Orders surge in spite of the decarbonization threat
The new ships that are built should ideally be designed for the use of LNG fuel. LNG or liquefied natural gas should be the choice of the shipping lines that want to meet the 2050 decarbonization goal of the International Maritime Organization. However, the container shipping industry is not taking this seriously when it comes to building large-scale orders. Stefan Verberckmoes, shipping analyst editor at Alphaliner says, “We have only seen three carriers going for LNG: CMA CGM, Hapag-Lloyd and ZIM opted for LNG fuel for newbuilds chartered from Seaspan, a division of Atlas Corp. All the others are scrubber-fitted.”
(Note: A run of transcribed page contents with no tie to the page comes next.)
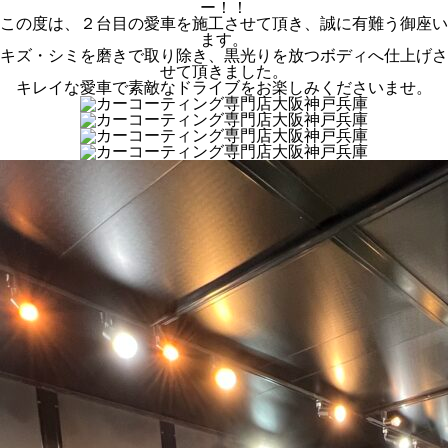
ー！！
この度は、２台目の愛車を施工させて頂き、誠に有難う御座い
ます。
キズ・シミを磨きで取り除き、黒光りを放つボディへ仕上げさ
せて頂きました。
キレイな愛車で素敵なドライブをお楽しみくださいませ。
This is because scrubber-fitted ships consume the cheaper high-sulfur fuel (HFSO). Whereas, non-scrubber fitted vessels require more expensive low-sulfur fuel (VLSFO). Installing scrubbers in new ships is much economically viable than fitting them into the existing vessels. Container shipping companies are still using scrubber-fitted vessels despite the prospects of decarbonization as there are no other options. Maersk is the only company that has decided not to expand its fleet unless there is an option of carbon-neutral vessels.
The implication for sea freight forwarders
As already mentioned before this industry doesn’t have enough vessels to tackle the demand for shipments. This is why every new ship being made will have a positive impact on the freight forwarders. Moreover, this will help to alleviate the high demand for space. This in turn will allow the prices to go back to normal.
Nevertheless, the current orders will not be delivered till 2023. Until then the forwarders will continue facing the problem of space crunch. It is being estimated that international shipping volume will rise by 6% while capacity will only rise by 3%. Therefore, it is not until the next 2 years that the container shipping industry can expect a solution to the container shortage and rising freight rates.